* [Given information]
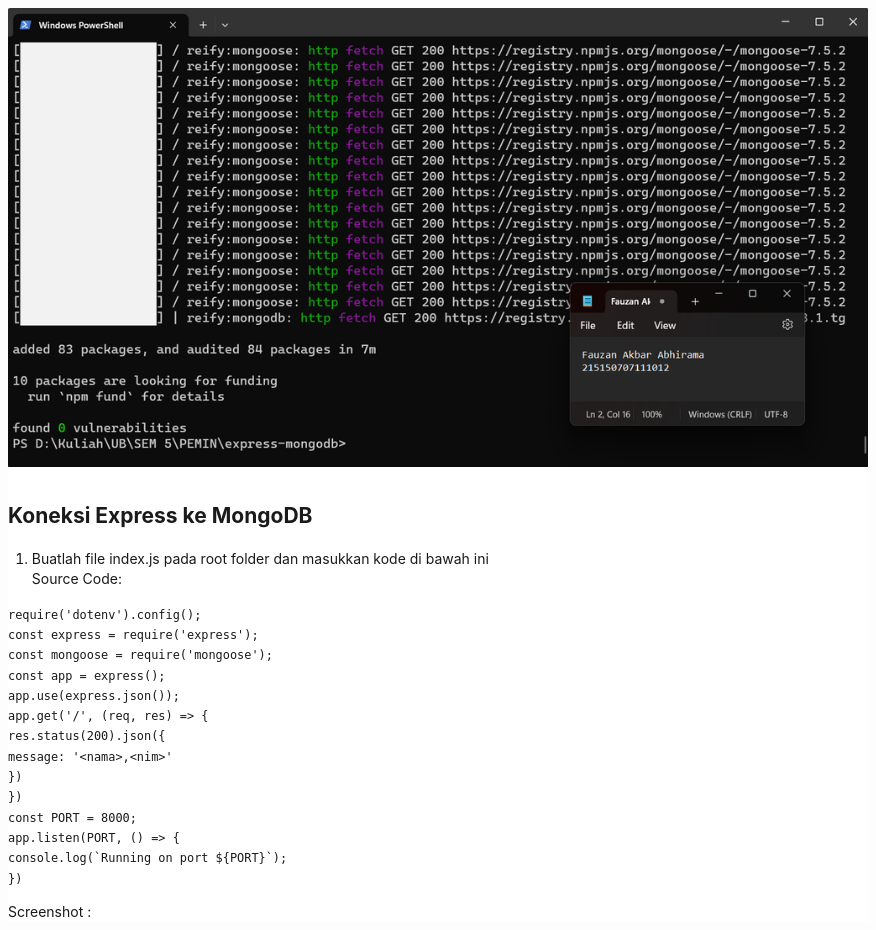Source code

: ![Screen shoot npm detov](../Modul3/Screenshots/5.png)<br />
## Koneksi Express ke MongoDB
1. Buatlah file index.js pada root folder dan masukkan kode di bawah ini<br />
Source Code:
```
require('dotenv').config();
const express = require('express');
const mongoose = require('mongoose');
const app = express();
app.use(express.json());
app.get('/', (req, res) => {
res.status(200).json({
message: '<nama>,<nim>'
})
})
const PORT = 8000;
app.listen(PORT, () => {
console.log(`Running on port ${PORT}`);
})
```
Screenshot : <br />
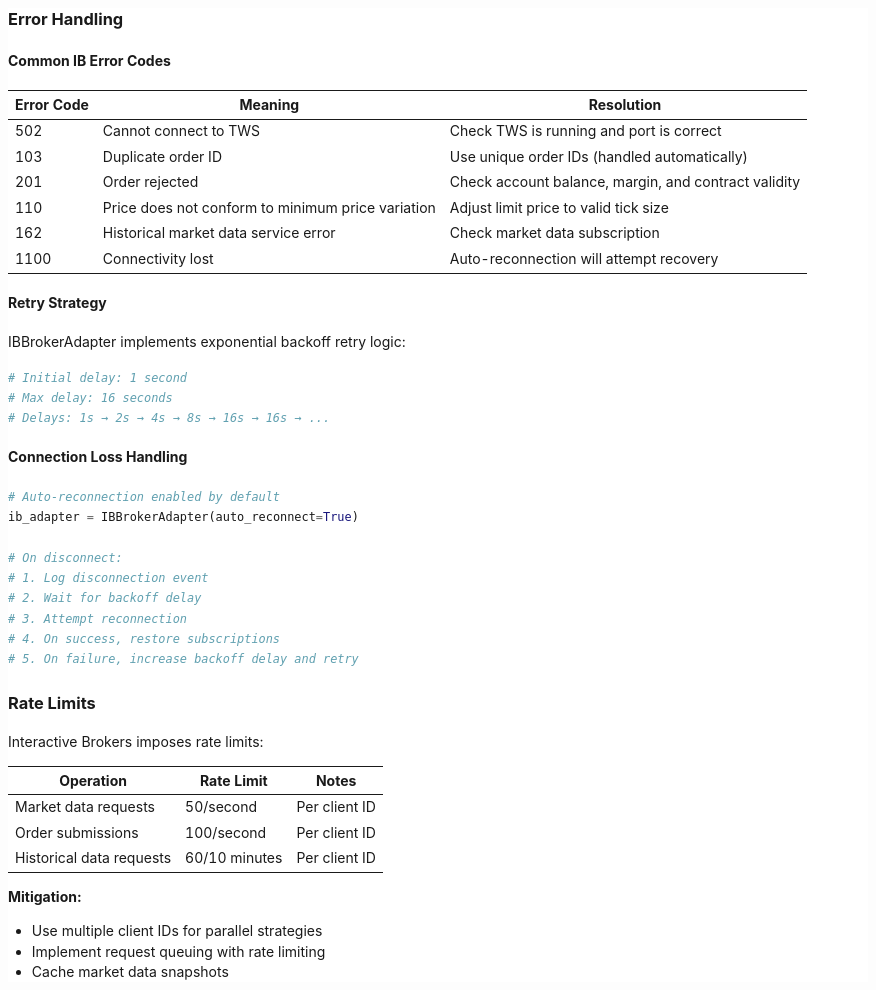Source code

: ### Error Handling

#### Common IB Error Codes

| Error Code | Meaning | Resolution |
|------------|---------|------------|
| 502 | Cannot connect to TWS | Check TWS is running and port is correct |
| 103 | Duplicate order ID | Use unique order IDs (handled automatically) |
| 201 | Order rejected | Check account balance, margin, and contract validity |
| 110 | Price does not conform to minimum price variation | Adjust limit price to valid tick size |
| 162 | Historical market data service error | Check market data subscription |
| 1100 | Connectivity lost | Auto-reconnection will attempt recovery |

#### Retry Strategy

IBBrokerAdapter implements exponential backoff retry logic:

```python
# Initial delay: 1 second
# Max delay: 16 seconds
# Delays: 1s → 2s → 4s → 8s → 16s → 16s → ...
```

#### Connection Loss Handling

```python
# Auto-reconnection enabled by default
ib_adapter = IBBrokerAdapter(auto_reconnect=True)

# On disconnect:
# 1. Log disconnection event
# 2. Wait for backoff delay
# 3. Attempt reconnection
# 4. On success, restore subscriptions
# 5. On failure, increase backoff delay and retry
```

### Rate Limits

Interactive Brokers imposes rate limits:

| Operation | Rate Limit | Notes |
|-----------|------------|-------|
| Market data requests | 50/second | Per client ID |
| Order submissions | 100/second | Per client ID |
| Historical data requests | 60/10 minutes | Per client ID |

**Mitigation:**
- Use multiple client IDs for parallel strategies
- Implement request queuing with rate limiting
- Cache market data snapshots
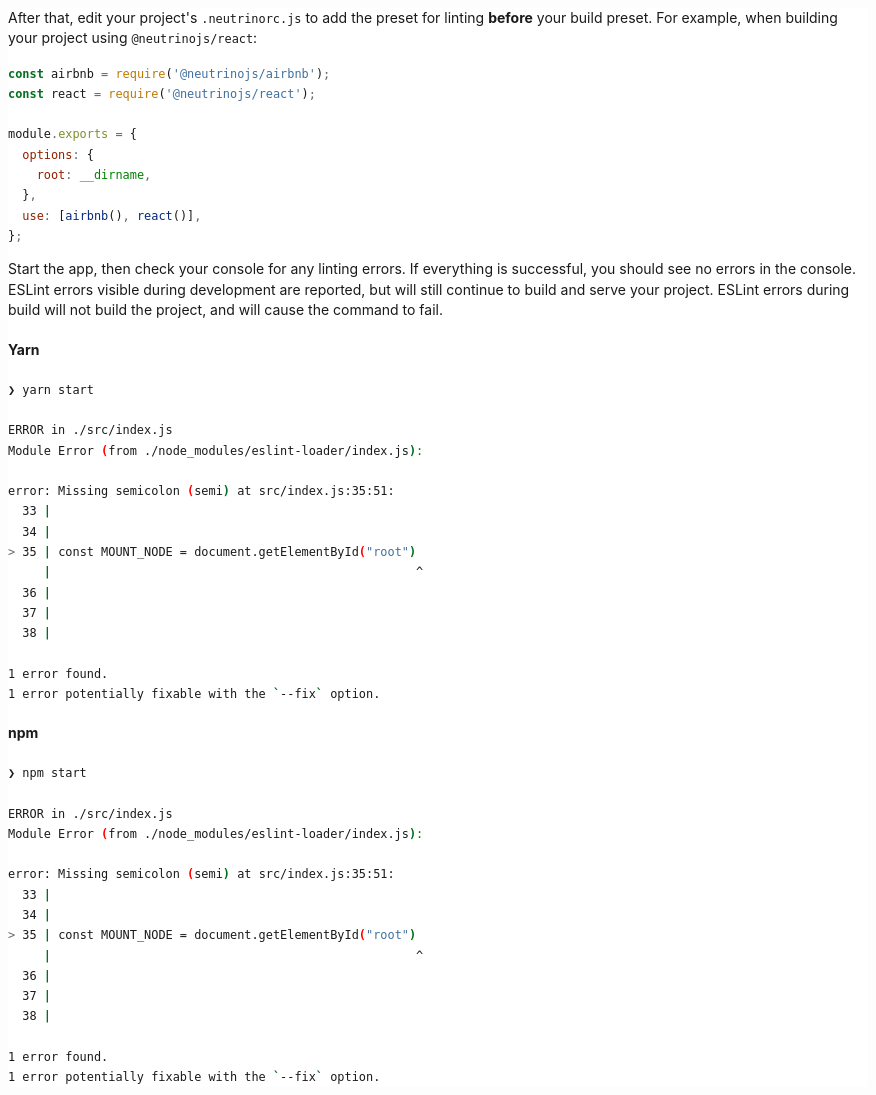 After that, edit your project's `.neutrinorc.js` to add the preset for linting
**before** your build preset. For example, when building your project using
`@neutrinojs/react`:

```js
const airbnb = require('@neutrinojs/airbnb');
const react = require('@neutrinojs/react');

module.exports = {
  options: {
    root: __dirname,
  },
  use: [airbnb(), react()],
};
```

Start the app, then check your console for any linting errors. If everything is
successful, you should see no errors in the console. ESLint errors visible
during development are reported, but will still continue to build and serve your
project. ESLint errors during build will not build the project, and will cause
the command to fail.

#### Yarn

```bash
❯ yarn start

ERROR in ./src/index.js
Module Error (from ./node_modules/eslint-loader/index.js):

error: Missing semicolon (semi) at src/index.js:35:51:
  33 |
  34 |
> 35 | const MOUNT_NODE = document.getElementById("root")
     |                                                   ^
  36 |
  37 |
  38 |

1 error found.
1 error potentially fixable with the `--fix` option.
```

#### npm

```bash
❯ npm start

ERROR in ./src/index.js
Module Error (from ./node_modules/eslint-loader/index.js):

error: Missing semicolon (semi) at src/index.js:35:51:
  33 |
  34 |
> 35 | const MOUNT_NODE = document.getElementById("root")
     |                                                   ^
  36 |
  37 |
  38 |

1 error found.
1 error potentially fixable with the `--fix` option.
```


[npm-image]: https://img.shields.io/npm/v/@neutrinojs/airbnb.svg
[npm-downloads]: https://img.shields.io/npm/dt/@neutrinojs/airbnb.svg
[npm-url]: https://www.npmjs.com/package/@neutrinojs/airbnb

* [Goal of the exercise] Out of the preceding entries, pull each line that contains the word "require".

* [Exercise solution]
require('dotenv').config();
const express = require('express');
const mongoose = require('mongoose');
const airbnb = require('@neutrinojs/airbnb');
const react = require('@neutrinojs/react');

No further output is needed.